The participation rate of eligible workers has decreased by 3% in 10 years to 63% from 66%.  Source: 3/7/14 See chart 

On Friday, March  7th, the Bureau of Labor Statistics published its monthly payroll survey, a key report for investors and policy makers.  The tally of February jobs created came to 175,000, higher than economists expected given the recent trend of previous reports showing 129,000 job increases and a spate of severe weather.  Have we finally turned a corner from the job loss aftermath of the Great Recession? Have those 7.8 million jobs lost 2007-2010 returned?
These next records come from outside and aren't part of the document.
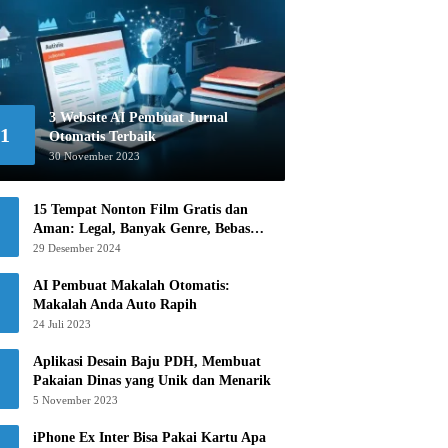
3 Website AI Pembuat Jurnal
1
Otomatis Terbaik
30 November 2023
15 Tempat Nonton Film Gratis dan
Aman: Legal, Banyak Genre, Bebas
Khawatir!
29 Desember 2024
AI Pembuat Makalah Otomatis:
Makalah Anda Auto Rapih
24 Juli 2023
Aplikasi Desain Baju PDH, Membuat
Pakaian Dinas yang Unik dan Menarik
5 November 2023
iPhone Ex Inter Bisa Pakai Kartu Apa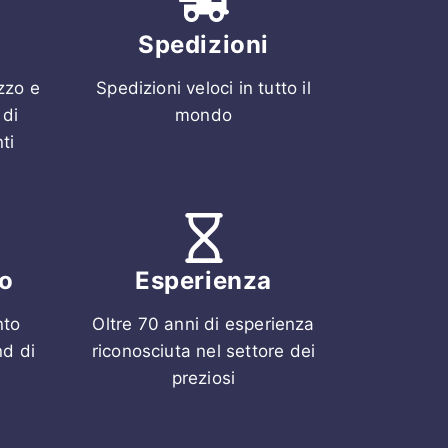
Spedizioni
ezzo e
Spedizioni veloci in tutto il
 di
mondo
ti
o
Esperienza
nto
Oltre 70 anni di esperienza
nd di
riconosciuta nel settore dei
preziosi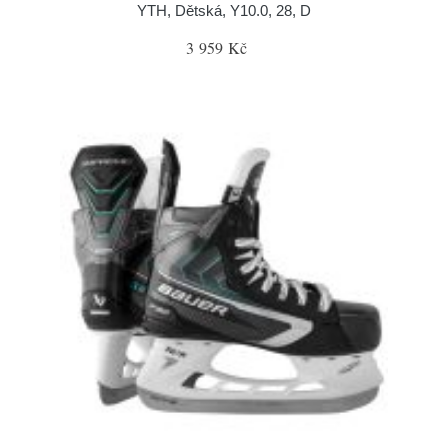
YTH, Dětská, Y10.0, 28, D
3 959 Kč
See the Congressional Research Service report for a detailed examination of all industries and employment statistics.

The payroll number is a slice of the overall picture 

I remain a skeptic that happy days have arrived and point to the small rise in the unemployment rate to 6.7%.  The BLS report posits that the increase from 6.6% to 6.7% is attributable to “discouraged workers” (who had fallen off the rolls of official jobless) re-entering the labor market.  This is a positive explanation supporting the availability of more jobs.  Commentary accompanying the latest report indicates however, that 3.8 million people are now considered long-term unemployed and that this 5% increase occurs while the job market is growing.
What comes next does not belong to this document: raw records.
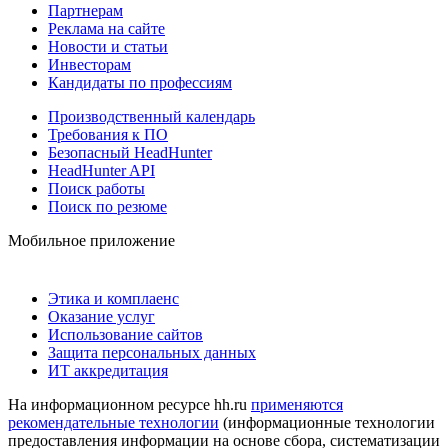
Партнерам
Реклама на сайте
Новости и статьи
Инвесторам
Кандидаты по профессиям
Производственный календарь
Требования к ПО
Безопасный HeadHunter
HeadHunter API
Поиск работы
Поиск по резюме
Мобильное приложение
Этика и комплаенс
Оказание услуг
Использование сайтов
Защита персональных данных
ИТ аккредитация
На информационном ресурсе hh.ru
применяются
рекомендательные технологии
(информационные технологии
предоставления информации на основе сбора, систематизации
By my reckoning, enough anecdotal evidence points to a higher unemployment rate than statistics suggest.  Consider these issues:

  • How to count workers who no longer receive unemployment benefits and have therefore fallen off the rolls?
  • Stigma of job loss and stories of underemployment (think people with college and graduate degrees employed as seasonal workers at Macys*)
  • The drop in employee participation rate as shown in chart above is certainly evidence of continued hardship.
  • Household formation is 59% below its post WWII average and internal migration, an indication of a vibrant labor market is similarly depressed.

The media and investment professionals easily dismiss various categories of long-term job seekers, such as the 50-64 cohort, labeling them as early retirees, a lazy and inaccurate categorization.  On the other side of the labor spectrum there are Millennials who have become discouraged.

The Millennial Generation – not rebelling because many live with parents

Aged 18-33, the Millennial cohort is the “first in the modern era to have higher levels of student loan debt, poverty and unemployment, and lower levels of wealth and personal income that their two immediate predecessor generations (Gen Xers and Boomers) had at the same stage of their life cycles” according to Pew Research.  Because demographers point to the 18-33 age group as typically the most productive in terms of lifetime achievements and household formation, it is troubling to consider that these members are disproportionately stymied by lack of opportunities, whether they are “structural or cyclical”.

There are some positives 

The US economy is clearly on the mend and growing.  In terms of the Great Recession, the worst is over and the financial markets are doing quite well.  There are many things to celebrate.   Unfortunately for probably more than 6.7% of the workforce, this lagging indicator is still a real drag.  My hope is for a spring thaw.